╭──
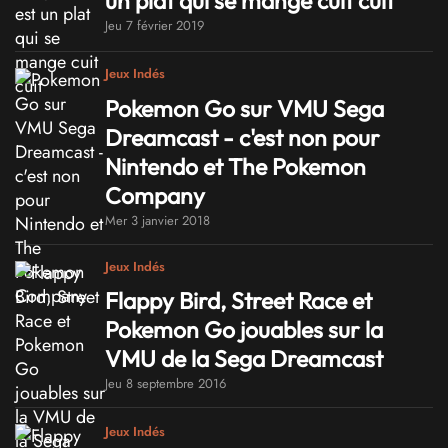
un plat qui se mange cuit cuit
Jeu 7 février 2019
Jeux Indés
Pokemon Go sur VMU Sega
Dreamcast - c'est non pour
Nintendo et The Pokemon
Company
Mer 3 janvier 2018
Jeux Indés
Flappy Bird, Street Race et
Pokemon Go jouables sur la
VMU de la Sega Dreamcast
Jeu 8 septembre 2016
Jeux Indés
╰──
╭──
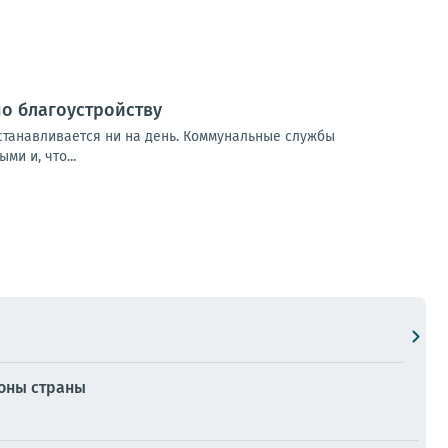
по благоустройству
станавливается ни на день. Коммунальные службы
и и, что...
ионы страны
╰──
--- HOW TO COMPLETE THIS TASK ---
Select and copy each line from the data that includes the word "Pokemon".

--- RESPONSE AREA ---
Pokemon Go sur VMU Sega
Nintendo et The Pokemon
Pokemon Go jouables sur la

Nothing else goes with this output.